**Task description**. Transcribe each of the lines below exactly, keeping their order.

**Saved data entries**.
◆ ◆ ◆ ◆
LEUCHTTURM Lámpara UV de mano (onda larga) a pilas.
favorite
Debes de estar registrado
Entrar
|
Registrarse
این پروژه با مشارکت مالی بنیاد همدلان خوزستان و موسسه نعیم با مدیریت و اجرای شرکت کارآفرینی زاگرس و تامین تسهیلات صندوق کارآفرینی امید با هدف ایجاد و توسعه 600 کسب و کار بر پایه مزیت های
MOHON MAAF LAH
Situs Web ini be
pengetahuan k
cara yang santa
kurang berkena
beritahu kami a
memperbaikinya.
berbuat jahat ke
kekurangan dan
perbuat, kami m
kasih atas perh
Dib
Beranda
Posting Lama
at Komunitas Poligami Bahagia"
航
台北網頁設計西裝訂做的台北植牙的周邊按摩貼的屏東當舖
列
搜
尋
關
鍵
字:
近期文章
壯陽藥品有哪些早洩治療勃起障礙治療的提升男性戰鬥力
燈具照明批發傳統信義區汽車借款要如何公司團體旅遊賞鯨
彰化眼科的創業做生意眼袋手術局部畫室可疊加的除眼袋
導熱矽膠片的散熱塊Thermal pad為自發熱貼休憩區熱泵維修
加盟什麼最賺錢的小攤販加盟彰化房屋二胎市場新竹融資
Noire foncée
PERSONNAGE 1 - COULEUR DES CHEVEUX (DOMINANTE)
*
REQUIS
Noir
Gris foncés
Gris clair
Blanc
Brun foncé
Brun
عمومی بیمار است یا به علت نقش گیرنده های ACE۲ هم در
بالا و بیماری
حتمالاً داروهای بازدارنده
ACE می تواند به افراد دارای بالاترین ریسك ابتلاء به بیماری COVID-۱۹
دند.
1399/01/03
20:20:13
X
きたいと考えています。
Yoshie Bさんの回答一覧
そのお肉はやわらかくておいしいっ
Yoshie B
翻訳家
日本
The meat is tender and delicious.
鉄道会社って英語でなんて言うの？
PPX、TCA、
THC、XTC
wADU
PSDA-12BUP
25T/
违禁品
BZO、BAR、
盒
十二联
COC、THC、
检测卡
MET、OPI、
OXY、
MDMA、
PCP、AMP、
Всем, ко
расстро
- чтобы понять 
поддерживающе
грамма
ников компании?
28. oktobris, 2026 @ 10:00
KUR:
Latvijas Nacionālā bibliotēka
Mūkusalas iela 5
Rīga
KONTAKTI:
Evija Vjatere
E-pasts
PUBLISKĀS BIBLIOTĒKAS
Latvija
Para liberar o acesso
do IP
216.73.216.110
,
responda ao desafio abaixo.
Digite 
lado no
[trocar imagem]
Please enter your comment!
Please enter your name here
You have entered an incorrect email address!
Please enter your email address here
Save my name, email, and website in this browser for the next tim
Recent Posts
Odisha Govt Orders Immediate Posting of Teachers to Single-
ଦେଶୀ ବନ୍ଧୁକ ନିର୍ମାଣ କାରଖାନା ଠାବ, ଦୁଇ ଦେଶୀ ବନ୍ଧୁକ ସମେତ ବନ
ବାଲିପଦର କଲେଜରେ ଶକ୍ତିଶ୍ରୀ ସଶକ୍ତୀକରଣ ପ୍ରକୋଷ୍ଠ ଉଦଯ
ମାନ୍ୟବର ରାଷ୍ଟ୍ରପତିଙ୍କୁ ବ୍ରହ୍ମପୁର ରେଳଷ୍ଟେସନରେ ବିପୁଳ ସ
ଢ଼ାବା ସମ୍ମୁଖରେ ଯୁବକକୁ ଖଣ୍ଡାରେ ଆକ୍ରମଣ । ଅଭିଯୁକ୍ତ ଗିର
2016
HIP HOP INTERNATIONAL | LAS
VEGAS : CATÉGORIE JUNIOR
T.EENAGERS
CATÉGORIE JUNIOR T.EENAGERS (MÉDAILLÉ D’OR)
◆ ◆ ◆ ◆
**Solution to this problem**.
LEUCHTTURM Lámpara UV de mano (onda larga) a pilas.
favorite
Debes de estar registrado
Entrar
|
Registrarse
این پروژه با مشارکت مالی بنیاد همدلان خوزستان و موسسه نعیم با مدیریت و اجرای شرکت کارآفرینی زاگرس و تامین تسهیلات صندوق کارآفرینی امید با هدف ایجاد و توسعه 600 کسب و کار بر پایه مزیت های
MOHON MAAF LAH
Situs Web ini be
pengetahuan k
cara yang santa
kurang berkena
beritahu kami a
memperbaikinya.
berbuat jahat ke
kekurangan dan
perbuat, kami m
kasih atas perh
Dib
Beranda
Posting Lama
at Komunitas Poligami Bahagia"
航
台北網頁設計西裝訂做的台北植牙的周邊按摩貼的屏東當舖
列
搜
尋
關
鍵
字:
近期文章
壯陽藥品有哪些早洩治療勃起障礙治療的提升男性戰鬥力
燈具照明批發傳統信義區汽車借款要如何公司團體旅遊賞鯨
彰化眼科的創業做生意眼袋手術局部畫室可疊加的除眼袋
導熱矽膠片的散熱塊Thermal pad為自發熱貼休憩區熱泵維修
加盟什麼最賺錢的小攤販加盟彰化房屋二胎市場新竹融資
Noire foncée
PERSONNAGE 1 - COULEUR DES CHEVEUX (DOMINANTE)
*
REQUIS
Noir
Gris foncés
Gris clair
Blanc
Brun foncé
Brun
عمومی بیمار است یا به علت نقش گیرنده های ACE۲ هم در
بالا و بیماری
حتمالاً داروهای بازدارنده
ACE می تواند به افراد دارای بالاترین ریسك ابتلاء به بیماری COVID-۱۹
دند.
1399/01/03
20:20:13
X
きたいと考えています。
Yoshie Bさんの回答一覧
そのお肉はやわらかくておいしいっ
Yoshie B
翻訳家
日本
The meat is tender and delicious.
鉄道会社って英語でなんて言うの？
PPX、TCA、
THC、XTC
wADU
PSDA-12BUP
25T/
违禁品
BZO、BAR、
盒
十二联
COC、THC、
检测卡
MET、OPI、
OXY、
MDMA、
PCP、AMP、
Всем, ко
расстро
- чтобы понять 
поддерживающе
грамма
ников компании?
28. oktobris, 2026 @ 10:00
KUR:
Latvijas Nacionālā bibliotēka
Mūkusalas iela 5
Rīga
KONTAKTI:
Evija Vjatere
E-pasts
PUBLISKĀS BIBLIOTĒKAS
Latvija
Para liberar o acesso
do IP
216.73.216.110
,
responda ao desafio abaixo.
Digite 
lado no
[trocar imagem]
Please enter your comment!
Please enter your name here
You have entered an incorrect email address!
Please enter your email address here
Save my name, email, and website in this browser for the next tim
Recent Posts
Odisha Govt Orders Immediate Posting of Teachers to Single-
ଦେଶୀ ବନ୍ଧୁକ ନିର୍ମାଣ କାରଖାନା ଠାବ, ଦୁଇ ଦେଶୀ ବନ୍ଧୁକ ସମେତ ବନ
ବାଲିପଦର କଲେଜରେ ଶକ୍ତିଶ୍ରୀ ସଶକ୍ତୀକରଣ ପ୍ରକୋଷ୍ଠ ଉଦଯ
ମାନ୍ୟବର ରାଷ୍ଟ୍ରପତିଙ୍କୁ ବ୍ରହ୍ମପୁର ରେଳଷ୍ଟେସନରେ ବିପୁଳ ସ
ଢ଼ାବା ସମ୍ମୁଖରେ ଯୁବକକୁ ଖଣ୍ଡାରେ ଆକ୍ରମଣ । ଅଭିଯୁକ୍ତ ଗିର
2016
HIP HOP INTERNATIONAL | LAS
VEGAS : CATÉGORIE JUNIOR
T.EENAGERS
CATÉGORIE JUNIOR T.EENAGERS (MÉDAILLÉ D’OR)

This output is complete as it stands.